**** Material supplied

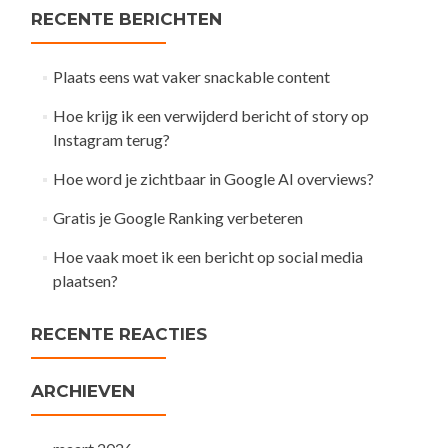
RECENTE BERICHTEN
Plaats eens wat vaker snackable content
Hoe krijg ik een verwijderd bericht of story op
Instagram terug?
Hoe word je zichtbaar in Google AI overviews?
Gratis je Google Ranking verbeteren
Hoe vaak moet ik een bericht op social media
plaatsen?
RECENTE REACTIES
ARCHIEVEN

********

About this task
Transcribe all of the lines above exactly, leaving out the pictures.

Response for this exercise
RECENTE BERICHTEN
Plaats eens wat vaker snackable content
Hoe krijg ik een verwijderd bericht of story op
Instagram terug?
Hoe word je zichtbaar in Google AI overviews?
Gratis je Google Ranking verbeteren
Hoe vaak moet ik een bericht op social media
plaatsen?
RECENTE REACTIES
ARCHIEVEN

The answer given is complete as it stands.